* _WHAT YOU WILL DO_: Render the lines below as a JSON list of strings, one string per line and no entries for blank lines, starting at the line containing "pose: elev=58.7 azim=3.8 roll=161.4 dist=1.57" and ending at the line containing "Dot at: (135, 280)", both included.

▼

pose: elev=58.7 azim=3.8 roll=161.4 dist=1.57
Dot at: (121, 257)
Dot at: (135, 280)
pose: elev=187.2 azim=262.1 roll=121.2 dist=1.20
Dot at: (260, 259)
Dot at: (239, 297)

▲
▼

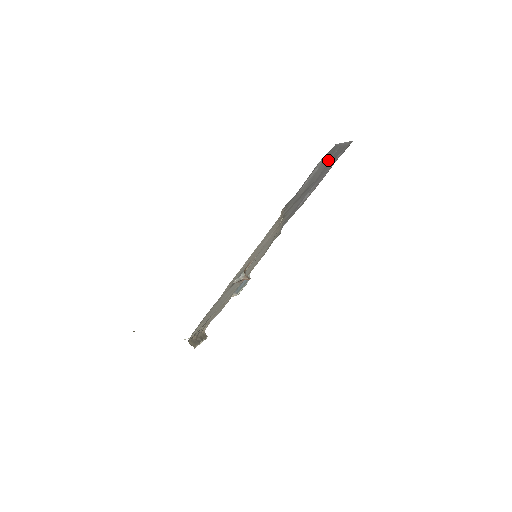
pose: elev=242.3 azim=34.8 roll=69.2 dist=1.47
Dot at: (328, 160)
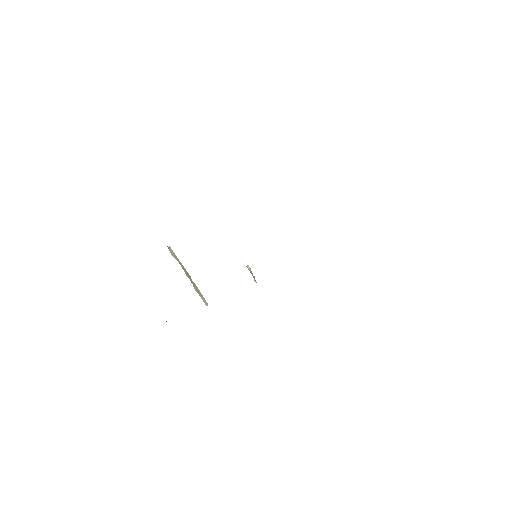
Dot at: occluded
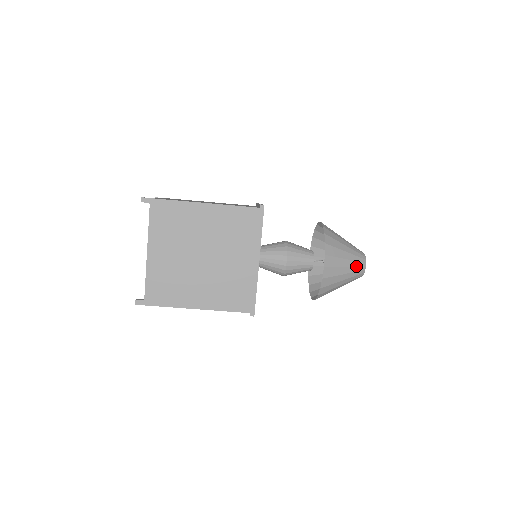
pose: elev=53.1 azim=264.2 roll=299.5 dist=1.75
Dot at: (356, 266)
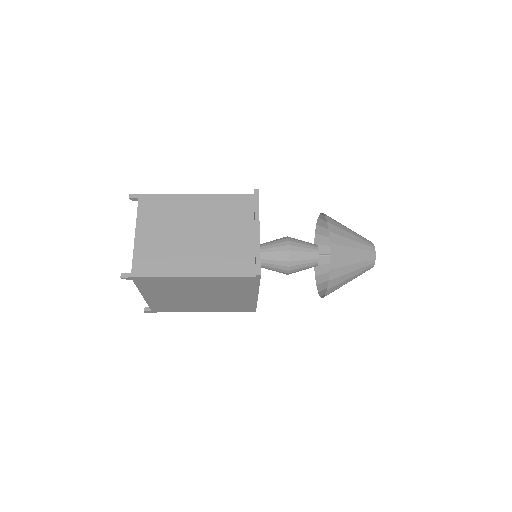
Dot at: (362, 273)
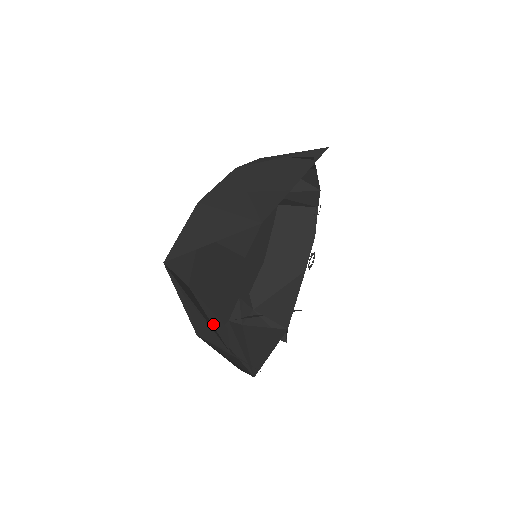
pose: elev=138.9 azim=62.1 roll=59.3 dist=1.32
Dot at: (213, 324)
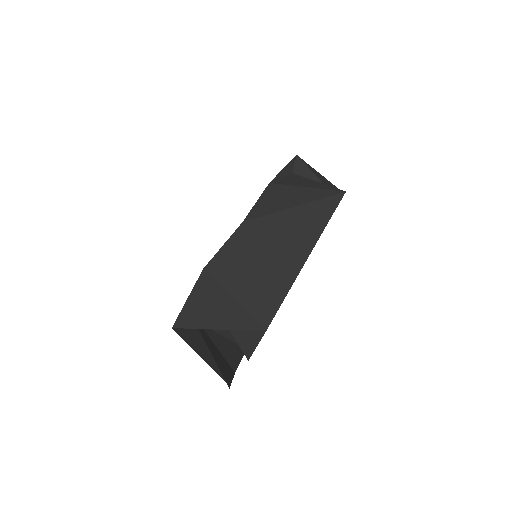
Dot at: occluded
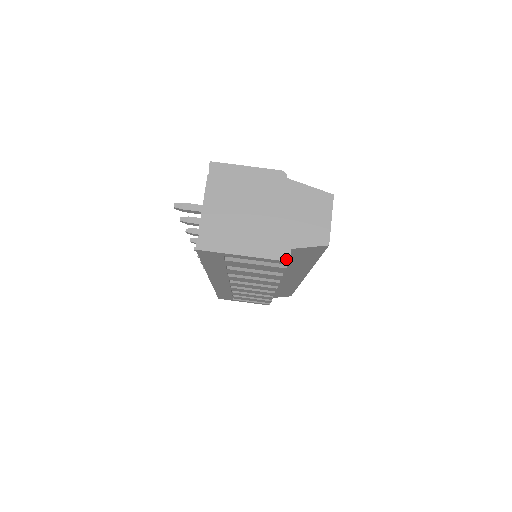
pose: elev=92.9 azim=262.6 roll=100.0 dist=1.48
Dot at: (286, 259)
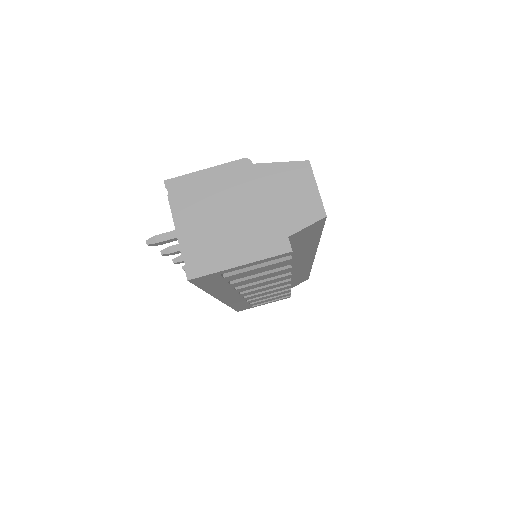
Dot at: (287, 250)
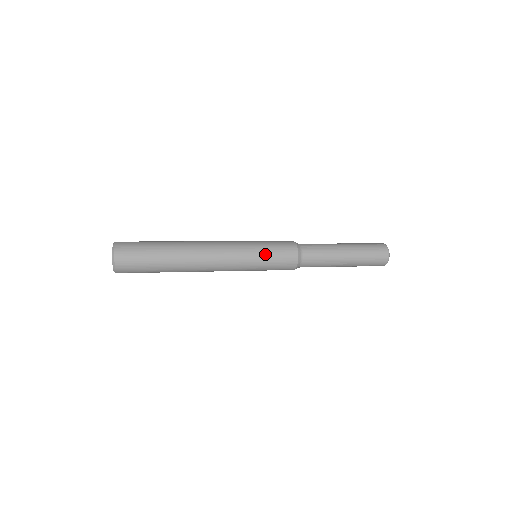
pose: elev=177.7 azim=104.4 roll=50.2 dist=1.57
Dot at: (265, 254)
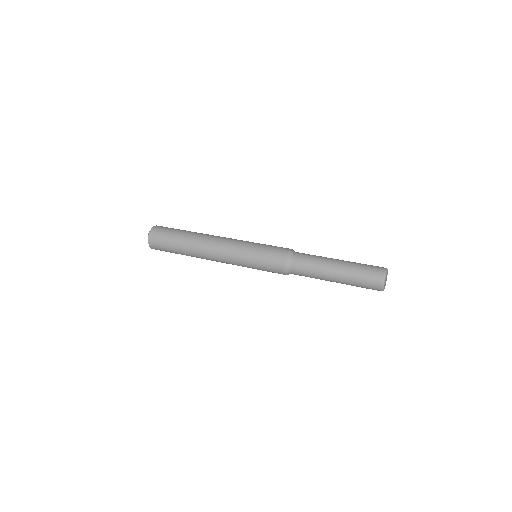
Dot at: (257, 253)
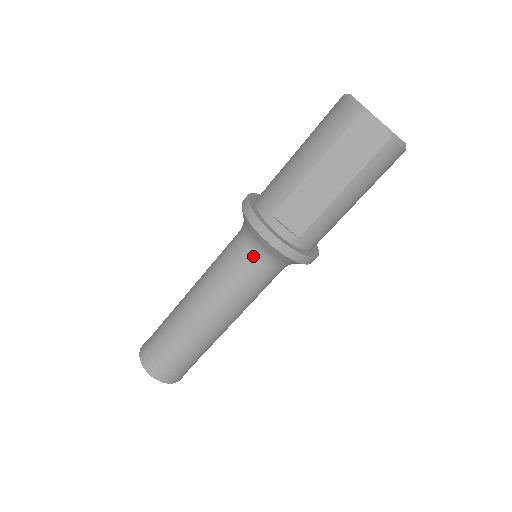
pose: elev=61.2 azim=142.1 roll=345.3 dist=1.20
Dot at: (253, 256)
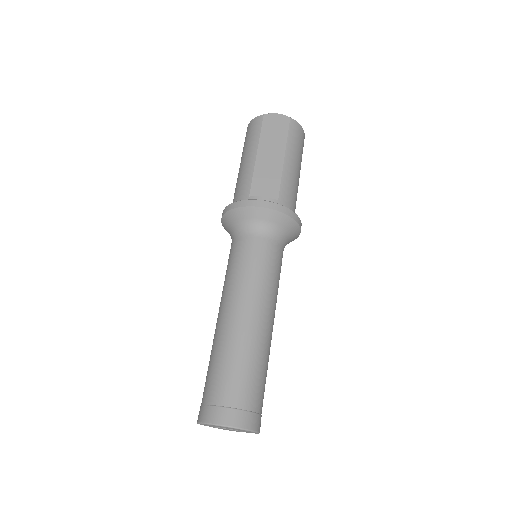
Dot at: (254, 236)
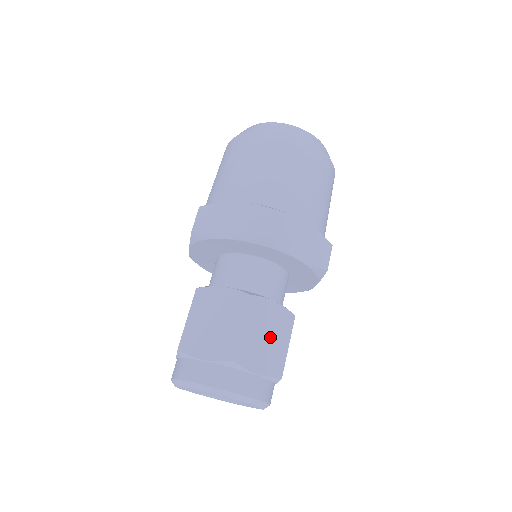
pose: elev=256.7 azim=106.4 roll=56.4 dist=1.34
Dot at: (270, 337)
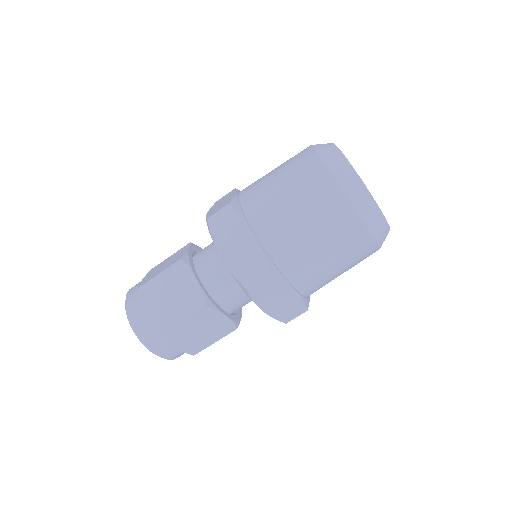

▲

* _SOLUTION_:
[
  "pose: elev=58.7 azim=3.8 roll=161.4 dist=1.57",
  "Dot at: (121, 257)",
  "Dot at: (135, 280)"
]